Misalnya, misalkan A menandatangani kontrak dengan B, di mana A berjanji untuk membeli mobil dari B seharga $5.000. Dalam contoh ini, imbalan A adalah berkomitmen untuk membayar $5.000, sementara imbalan B adalah untuk menyerahkan kendaraan. Jika A tidak berjanji untuk membayar sejumlah uang, imbalan B tetaplah kendaraan, dan imbalan A tidak dapat ditetapkan, jadi tidak ada kemungkinan untuk menetapkan kontrak. Akan tetapi, meskipun B tidak dapat mengikat A secara hukum, jika B tetap mengalihkan kepemilikan kendaraan kepada A, hal ini dianggap sebagai hadiah.
Berdasarkan hukum Inggris, kriteria tertentu harus dipenuhi untuk imbalan. Misalnya, pembayaran sebagian tidak memenuhi syarat sebagai imbalan yang sah, yang harus berasal dari penerima manfaat dari janji dan tidak harus mengalir ke pemberi janji. Lebih jauh, imbalan harus memadai, tetapi tidak harus tepat, dan tidak boleh nihilistik. Pertimbangan masa lalu tidak valid, dan pertimbangan moral umumnya tidak cukup untuk membentuk kontrak (kecuali dalam kontrak publik, di mana emosi atau cinta dalam beberapa kasus dianggap sebagai pertimbangan yang tidak perlu).
Menurut Undang-Undang Kontrak India No. 1872, Bagian 23 secara tegas menetapkan bahwa pertimbangan yang sah adalah hasil dari keuntungan bersama antara para pihak.
Menurut aturan-aturan ini, keberadaan pertimbangan menjadi fokus utama perselisihan, dan kurangnya pertimbangan tidak dapat membentuk kontrak yang sah. Oleh karena itu, jika pengadilan memutuskan bahwa tidak ada kontrak yang terbentuk, masih mungkin untuk meminta beberapa bentuk pengembalian berdasarkan pada manfaat atau penundaan dalam melakukan.
Dalam sistem hukum Romawi (seperti Jerman dan Skotlandia), prinsip pertimbangan tidak diperlukan, dan beberapa sarjana bahkan percaya bahwa doktrin pertimbangan berlebihan dan harus digantikan oleh konsep estoppel. Faktanya, hakim abad ke-19 menggabungkan dua tradisi hukum yang berbeda untuk menjadikan pertimbangan sebagai dasar penting bagi kontrak hukum.
Sebagai sarana penyelesaian sengketa kontraktual, keberadaan pertimbangan relatif tidak relevan dengan nilai; yang penting adalah kewajiban hukum para pihak.

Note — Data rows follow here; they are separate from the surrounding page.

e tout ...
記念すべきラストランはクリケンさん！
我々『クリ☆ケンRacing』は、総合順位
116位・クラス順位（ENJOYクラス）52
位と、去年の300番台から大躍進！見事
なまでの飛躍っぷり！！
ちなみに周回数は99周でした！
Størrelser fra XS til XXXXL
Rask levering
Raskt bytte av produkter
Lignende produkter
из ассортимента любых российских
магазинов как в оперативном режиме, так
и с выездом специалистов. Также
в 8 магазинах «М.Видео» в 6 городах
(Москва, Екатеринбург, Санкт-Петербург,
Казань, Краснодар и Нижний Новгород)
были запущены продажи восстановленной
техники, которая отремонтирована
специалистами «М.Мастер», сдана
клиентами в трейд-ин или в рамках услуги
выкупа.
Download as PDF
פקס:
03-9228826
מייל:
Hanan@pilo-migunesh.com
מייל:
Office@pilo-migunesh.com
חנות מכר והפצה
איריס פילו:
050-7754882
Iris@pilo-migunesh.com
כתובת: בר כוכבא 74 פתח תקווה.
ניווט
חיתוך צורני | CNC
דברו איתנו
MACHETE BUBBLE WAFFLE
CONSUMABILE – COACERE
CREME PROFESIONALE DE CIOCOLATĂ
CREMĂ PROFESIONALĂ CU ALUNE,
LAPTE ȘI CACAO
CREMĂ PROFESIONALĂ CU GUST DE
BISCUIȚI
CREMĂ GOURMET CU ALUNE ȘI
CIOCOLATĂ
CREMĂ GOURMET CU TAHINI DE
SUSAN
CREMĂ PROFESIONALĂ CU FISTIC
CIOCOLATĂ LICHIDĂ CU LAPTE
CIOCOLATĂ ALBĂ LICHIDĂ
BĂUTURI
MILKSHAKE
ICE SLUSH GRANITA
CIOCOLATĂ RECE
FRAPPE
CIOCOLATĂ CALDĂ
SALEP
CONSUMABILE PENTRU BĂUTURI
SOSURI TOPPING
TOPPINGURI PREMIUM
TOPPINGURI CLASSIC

Misalnya, pengadilan AS umumnya tidak menyelidiki kewajaran finansial suatu transaksi selama masing-masing pihak telah memikul kewajiban hukum tertentu. Dalam keadaan aktual, suatu kontrak dapat dibuat bahkan jika satu pihak hanya memberikan jumlah nominal, seperti US$1. Namun, beberapa pengadilan telah memutuskan bahwa pertimbangan simbolis tersebut tidak dapat memenuhi persyaratan hukum, yang mengakibatkan ketidakmampuan untuk membentuk suatu kontrak.
Kritik utama yang dipertimbangkan adalah bahwa hal itu mungkin hanya formalitas, yang mempersulit transaksi bisnis dan menciptakan ketidakpastian hukum, sehingga meningkatkan kemungkinan litigasi. Dalam lingkungan hukum saat ini, banyak kontrak sangat bergantung pada prinsip pertimbangan dalam pemberian dan penegakan kontrak, tetapi ada kontroversi mengenai apakah prinsip ini harus terus dipertahankan.
Selain itu, undang-undang yang relevan dalam perdagangan internasional sering kali tidak memerlukan pertimbangan untuk memverifikasi keabsahan suatu kontrak. Mengenai tren hukum dan lingkungan pasar di yurisdiksi tersebut, apakah keberadaan pertimbangan benar-benar diperlukan, dan apakah akan ada perbaikan atau perubahan di masa mendatang?